During the Japanese occupation, the Japanese military executed Baboe on 20 December 1943, together with 250 other people, due to accusations of collaboration with former Dutch residents. His three eldest sons were also executed.

== Legacy ==
Hausman Baboe is regarded as an early figure who brought native Kalimantan, and especially Dayak, participation in the Indonesian nationalist movement. His organizations such as Sarekat Dajak later became the foundation of Dayak political movements in Kalimantan and Indonesia. He was also a pioneer of journalism in Kalimantan. Together with George Obus and Tjilik Riwut, Baboe is regarded as a pioneer of the nationalist movement in what is today Central Kalimantan, and he was crucial for the spread of Indonesian nationalism within Kalimantan. Baboe's ideas led to the creation of Central Kalimantan province in 1957.

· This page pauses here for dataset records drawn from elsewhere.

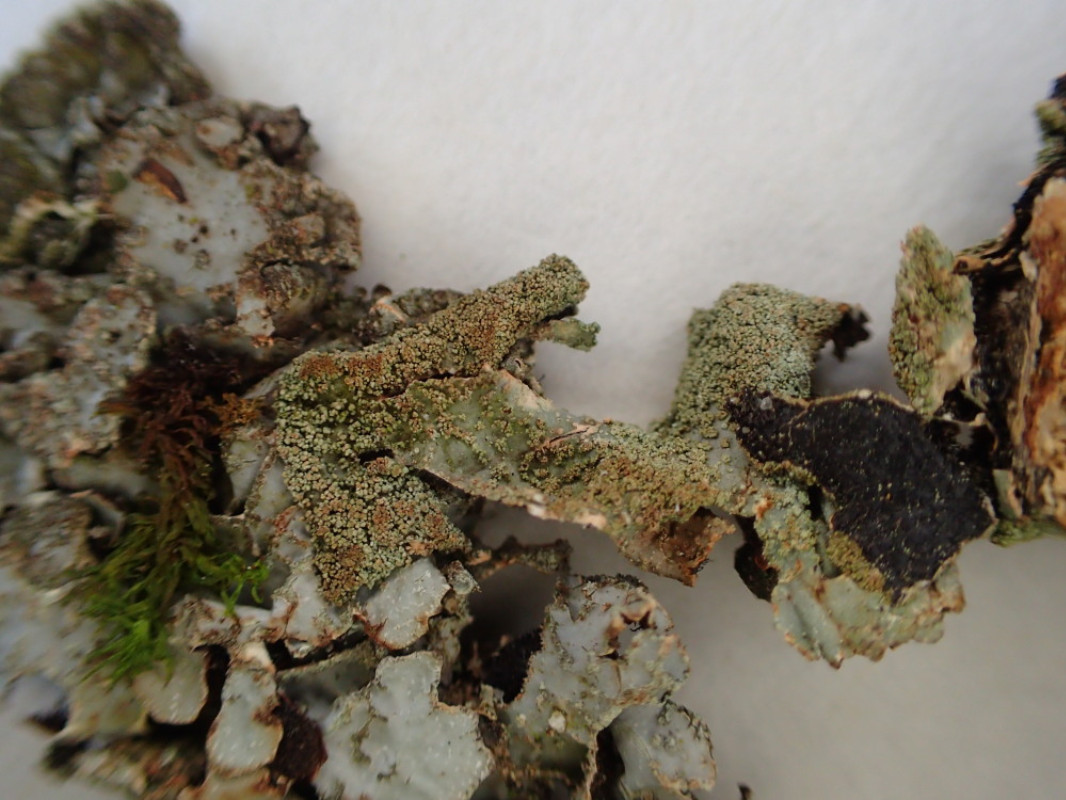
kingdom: Fungi
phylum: Ascomycota
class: Lecanoromycetes
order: Lecanorales
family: Parmeliaceae
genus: Parmelia
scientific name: Parmelia submontana
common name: langlobet skållav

In November 1938, Dayak political movements again tried to be appointed to the Volksraad under the name "Committee for Dayak Tribal Awareness". Its members, who were led by Baboe's nephew Mahir Mahar, were civil servants who had been educated as students and teachers at Baboe's schools. One of his sons Ruslan Baboe later became a prominent Indonesian diplomat, working as a consul for Indonesia in San Francisco, and later as Indonesian ambassador to Hungary between 1970 and 1974.

A street in Palangka Raya is named after Hausman Baboe.